(Beginning of Listed entries)

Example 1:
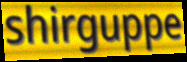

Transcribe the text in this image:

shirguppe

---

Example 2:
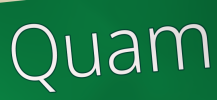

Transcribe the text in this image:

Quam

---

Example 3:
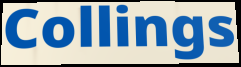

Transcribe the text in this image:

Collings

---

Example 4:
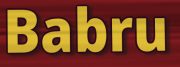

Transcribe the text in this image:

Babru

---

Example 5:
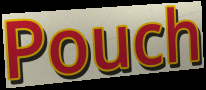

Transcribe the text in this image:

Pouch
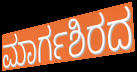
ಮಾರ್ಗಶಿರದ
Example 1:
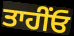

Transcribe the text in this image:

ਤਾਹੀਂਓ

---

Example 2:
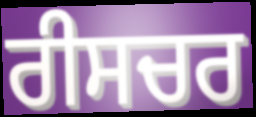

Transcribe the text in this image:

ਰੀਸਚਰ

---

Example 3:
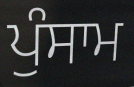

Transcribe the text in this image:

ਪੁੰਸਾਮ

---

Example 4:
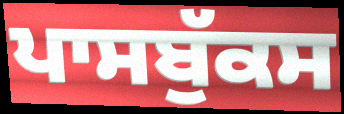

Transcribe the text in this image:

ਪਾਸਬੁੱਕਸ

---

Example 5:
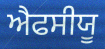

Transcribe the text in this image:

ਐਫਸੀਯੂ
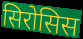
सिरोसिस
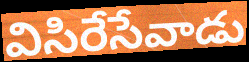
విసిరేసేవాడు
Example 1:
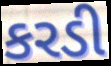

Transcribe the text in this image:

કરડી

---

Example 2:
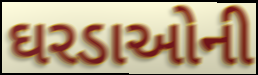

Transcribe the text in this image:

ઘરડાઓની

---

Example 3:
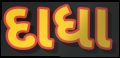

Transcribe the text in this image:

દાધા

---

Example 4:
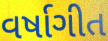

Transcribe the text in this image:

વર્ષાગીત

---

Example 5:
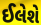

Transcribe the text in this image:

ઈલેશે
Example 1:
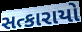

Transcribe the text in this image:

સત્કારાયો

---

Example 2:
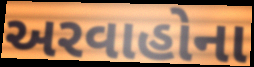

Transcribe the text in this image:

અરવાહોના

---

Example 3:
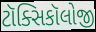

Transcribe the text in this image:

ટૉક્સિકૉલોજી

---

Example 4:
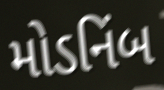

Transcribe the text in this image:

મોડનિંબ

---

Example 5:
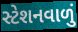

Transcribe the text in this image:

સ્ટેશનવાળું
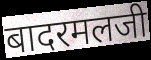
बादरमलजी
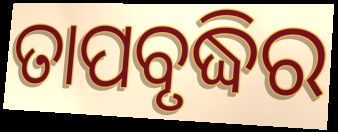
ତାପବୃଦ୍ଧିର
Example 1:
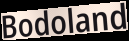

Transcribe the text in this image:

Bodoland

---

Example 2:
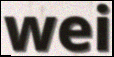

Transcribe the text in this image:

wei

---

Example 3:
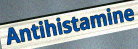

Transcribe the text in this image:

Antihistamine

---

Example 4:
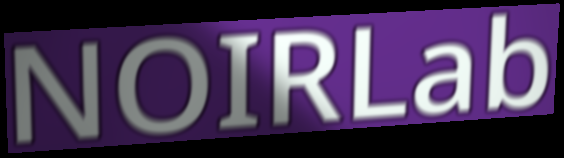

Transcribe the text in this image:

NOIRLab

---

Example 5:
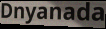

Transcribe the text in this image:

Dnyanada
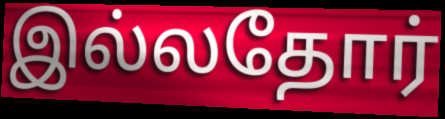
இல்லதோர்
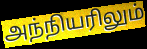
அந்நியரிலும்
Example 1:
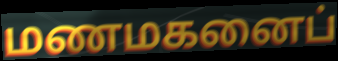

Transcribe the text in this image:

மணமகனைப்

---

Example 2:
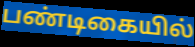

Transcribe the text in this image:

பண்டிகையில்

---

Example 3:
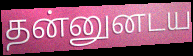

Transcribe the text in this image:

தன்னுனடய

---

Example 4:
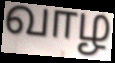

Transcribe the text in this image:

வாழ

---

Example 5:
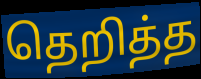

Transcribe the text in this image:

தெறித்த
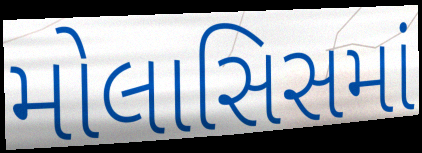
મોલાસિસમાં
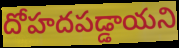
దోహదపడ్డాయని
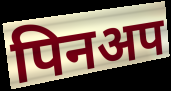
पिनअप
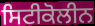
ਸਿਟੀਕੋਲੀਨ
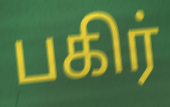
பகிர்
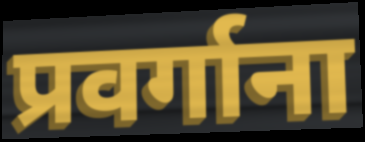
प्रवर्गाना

(End of Listed entries)

Task statement
Print all of the entries word for word. Skip any images they contain.

The completed task
Example 1:

Transcribe the text in this image:

shirguppe

---

Example 2:

Transcribe the text in this image:

Quam

---

Example 3:

Transcribe the text in this image:

Collings

---

Example 4:

Transcribe the text in this image:

Babru

---

Example 5:

Transcribe the text in this image:

Pouch
ಮಾರ್ಗಶಿರದ
Example 1:

Transcribe the text in this image:

ਤਾਹੀਂਓ

---

Example 2:

Transcribe the text in this image:

ਰੀਸਚਰ

---

Example 3:

Transcribe the text in this image:

ਪੁੰਸਾਮ

---

Example 4:

Transcribe the text in this image:

ਪਾਸਬੁੱਕਸ

---

Example 5:

Transcribe the text in this image:

ਐਫਸੀਯੂ
सिरोसिस
విసిరేసేవాడు
Example 1:

Transcribe the text in this image:

કરડી

---

Example 2:

Transcribe the text in this image:

ઘરડાઓની

---

Example 3:

Transcribe the text in this image:

દાધા

---

Example 4:

Transcribe the text in this image:

વર્ષાગીત

---

Example 5:

Transcribe the text in this image:

ઈલેશે
Example 1:

Transcribe the text in this image:

સત્કારાયો

---

Example 2:

Transcribe the text in this image:

અરવાહોના

---

Example 3:

Transcribe the text in this image:

ટૉક્સિકૉલોજી

---

Example 4:

Transcribe the text in this image:

મોડનિંબ

---

Example 5:

Transcribe the text in this image:

સ્ટેશનવાળું
बादरमलजी
ତାପବୃଦ୍ଧିର
Example 1:

Transcribe the text in this image:

Bodoland

---

Example 2:

Transcribe the text in this image:

wei

---

Example 3:

Transcribe the text in this image:

Antihistamine

---

Example 4:

Transcribe the text in this image:

NOIRLab

---

Example 5:

Transcribe the text in this image:

Dnyanada
இல்லதோர்
அந்நியரிலும்
Example 1:

Transcribe the text in this image:

மணமகனைப்

---

Example 2:

Transcribe the text in this image:

பண்டிகையில்

---

Example 3:

Transcribe the text in this image:

தன்னுனடய

---

Example 4:

Transcribe the text in this image:

வாழ

---

Example 5:

Transcribe the text in this image:

தெறித்த
મોલાસિસમાં
దోహదపడ్డాయని
पिनअप
ਸਿਟੀਕੋਲੀਨ
பகிர்
प्रवर्गाना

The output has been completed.